1

I have a java program which handles xml files. Those files are in S1000D format, used for technical documentation. I need to update some meta data in the xml files and I am using SAXON to do so.

But Saxon is doing more transformations than the ones in my xsl.

  • It auto closes the empty tags
  • it interprets the HTML entities contained in the file.

Here is an extract of one of my input file :

<dmodule xmlns:xsi="http://www.w3.org/2001/XMLSchema-instance" xsi:noNamespaceSchemaLocation="http://www.s1000d.org/S1000D_4-1/xml_schema_flat/schedul.xsd">
...
    <reqSpares>
        <noSpares></noSpares>
    </reqSpares>
    <reqSafety>
        <noSafety></noSafety>
    </reqSafety>
...
    <timeLimit>
        <remarks>
            <simplePara>Lorem ipsum</simplePara>
            <simplePara>Lorem ipsum dolor sit amet, consectetur adipiscing elit.&#xA;Vestibulum pulvinar sapien at lacus lacinia,&#xA;eu maximus arcu vestibulum.</simplePara>
        </remarks>
    </timeLimit>
...

And here is the result of my transformation:

<dmodule xmlns:xsi="http://www.w3.org/2001/XMLSchema-instance" xsi:noNamespaceSchemaLocation="http://www.s1000d.org/S1000D_4-1/xml_schema_flat/schedul.xsd">
...
    <reqSpares>
        <noSpares/>
    </reqSpares>
    <reqSafety>
        <noSafety/>
    </reqSafety>
...
    <timeLimit>
        <remarks>
            <simplePara>Lorem ipsum</simplePara>
            <simplePara>Lorem ipsum dolor sit amet, consectetur adipiscing elit.
Vestibulum pulvinar sapien at lacus lacinia,
eu maximus arcu vestibulum.</simplePara>
        </remarks>
    </timeLimit>
...

Even if my xsl does not transform anything on those lines, they are transformed like so.
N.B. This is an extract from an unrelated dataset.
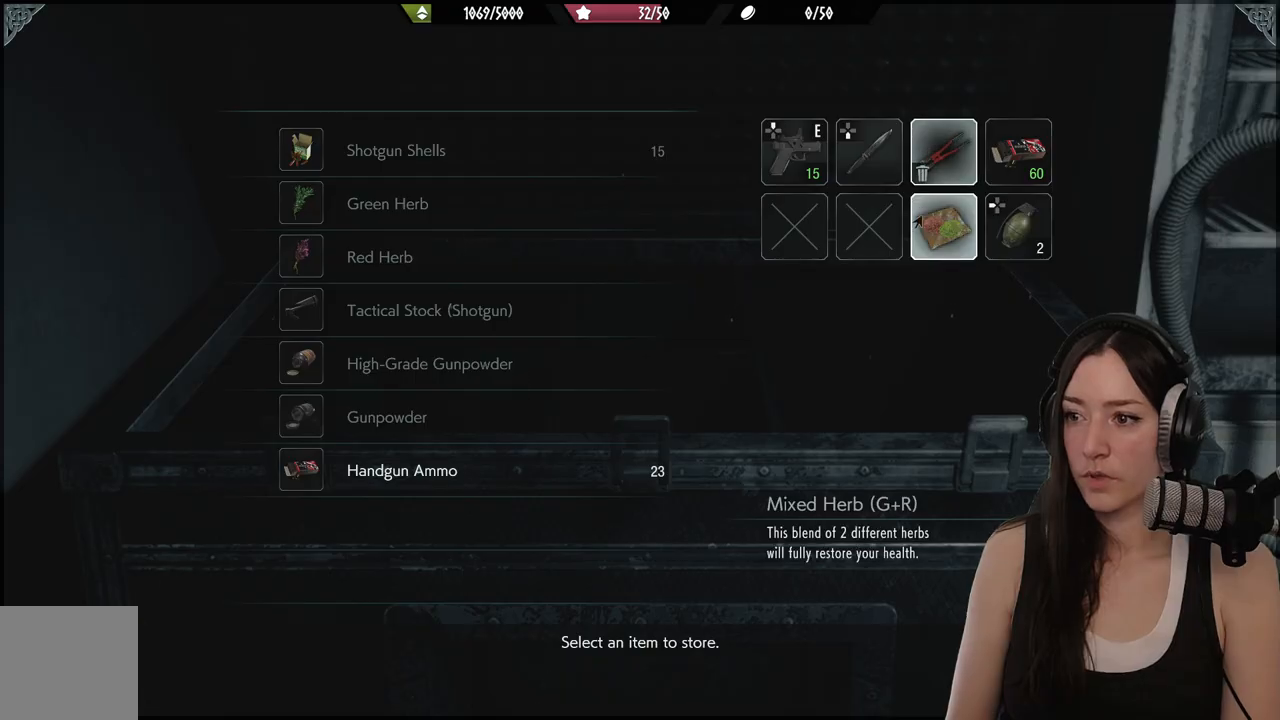
{"buttons": [], "left_stick": "center", "right_stick": "center", "events": [[100, "DPAD_DOWN", "up"], [250, "DPAD_UP", "down"], [383, "DPAD_UP", "up"]]}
My requirements are that I do not have the permission to alter in whatsoever reason the structure or the content of the xml I am transforming like it is done in this example. The service that provides the input does not want to edit the input and add the entity declaration at the start of the xml file or encapsulate the html entities inside a CDATA tag.

In Saxon, we have tried:

  • change encoding to US-ASCII
  • replace & translate methods but as it is not on our transformed nodes, it does not work
  • disable-encoding but as above, the changes are not done on our xsl transformations.
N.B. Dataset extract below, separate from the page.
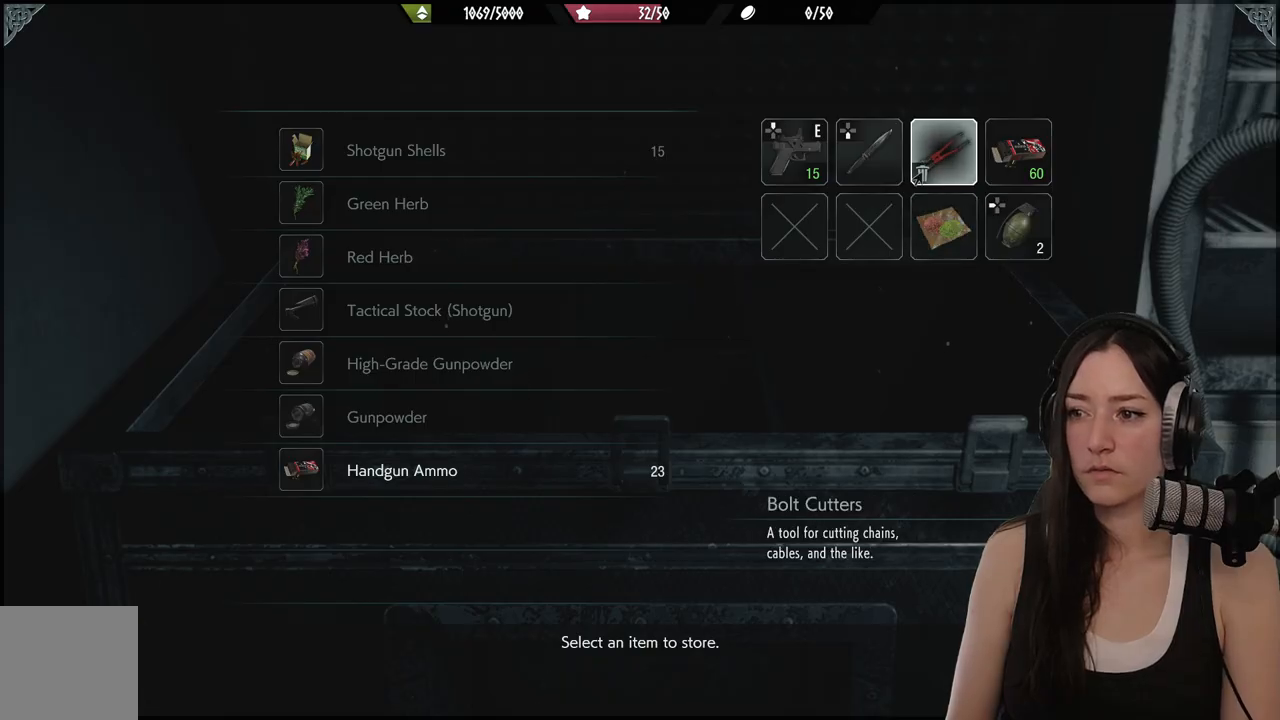
{"buttons": [], "left_stick": "center", "right_stick": "center", "events": []}
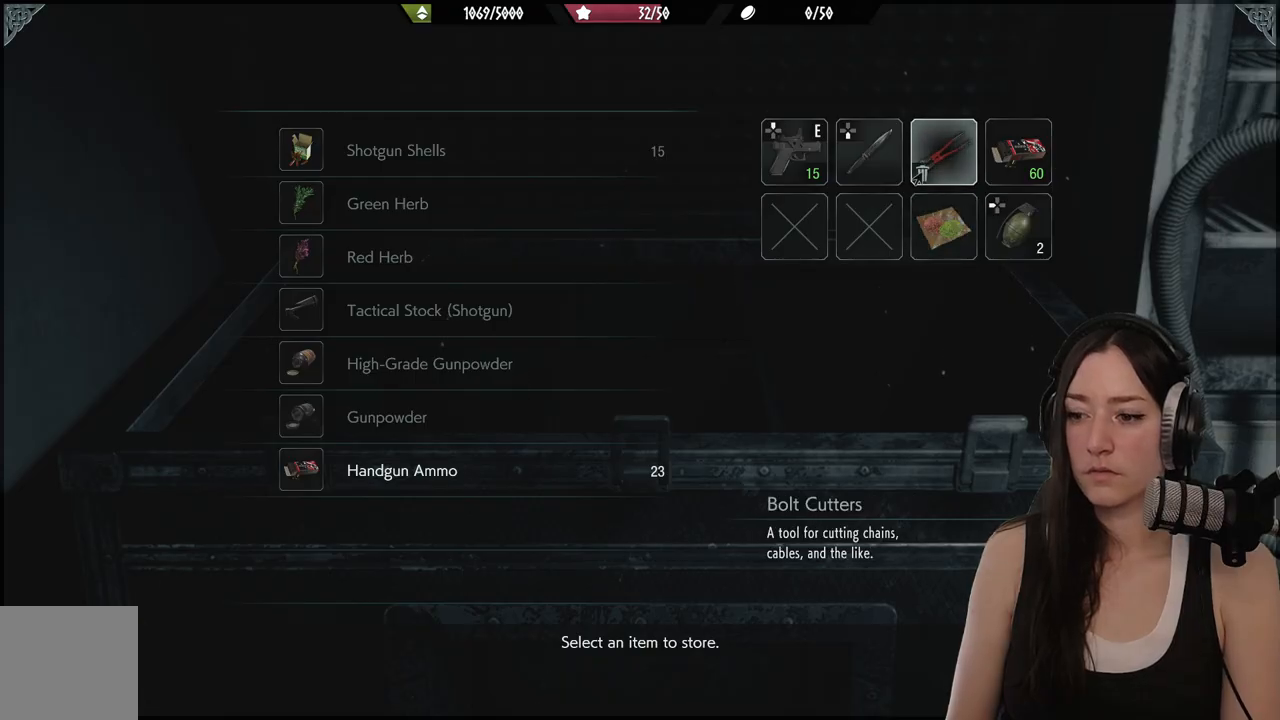
{"buttons": [], "left_stick": "center", "right_stick": "center", "events": []}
I also have looked into BaseX too but the problem is the same, and I am not an expert enough in this library to find if it is possible to achieve the behavior.

Any help would be appreciated !

Damounet
  • 96
  • 2
  • 9
  • 1
    XSLT uses an XML parser to parse your input XML markup into an Xdm tree representation that does not preserve any lexical details like `` versus `` or whether a character was represented in a certain encoding or as a character or entity reference. It is not clear what you use XSLT for but the way it works no XSLT processor will preserve the markup in the input, it is parsed into a tree, that tree is transformed into a result tree which is optionally serialized back to markup. On that way there will be no way to preserve the markup details you say you want to preserve. – Martin Honnen Dec 14 '20 at 16:39
  • 1
    Depending on the API you use there might be ways to influence the serialization of the result tree and to e.g. ensure empty elements are serialized as e.g. `` instead of `` but that is an output serialization then done, not a preservation of input markup details. And such details often require you to add Java or .NET code to set up that serialization detail. – Martin Honnen Dec 14 '20 at 16:43
  • I see, there is no easy way to achieve that. Maybe we have to achieve our transformation using regex? haha – Damounet Dec 14 '20 at 16:50
  • https://stackoverflow.com/a/1732454 – michael.hor257k Dec 14 '20 at 18:37
  • I wonder what editor software does to represent XML or other formats and allow you to manipulate parts of it, I would guess they have tree representations as well but probably with more details than the standard DOM or XDM tree model. So it might make sense to use at the APIs and data structures an editor uses to represent and manipulate XML if you need to preserve such details. – Martin Honnen Dec 14 '20 at 20:23
  • I work for an aircraft manufacturer and we edit the technical documentation of the aircrafts. This is done following a standard called S1000D. Our software components are part of the integration of this documentation and get it from various other entities / services. We have to update some meta data inside the data structure but not the real content of it describing technical stuff because this document is certified by aeronautics authorities. – Damounet Dec 15 '20 at 07:48
  • I was already aware that it was nearly impossible to achieve but wanted to be sure it was. And with your inputs and @michael-kay answer I have better arguments to change the mind of our stack-holders and find a more suitable solution for theirs needs. – Damounet Dec 15 '20 at 07:49

1 Answers1

2

Distinctions like the difference between <foo/> and <foo></foo> are lost by the time the data has been parsed (similarly, the use of single vs double quotation marks around attributes, whitespace within start and end tags, etc), and XML parsers don't provide any way of disabling expansion of entity references. Since XSLT operates on the output of an XML parser, if an XSLT processor doesn't see such distinctions then it can't preserve them.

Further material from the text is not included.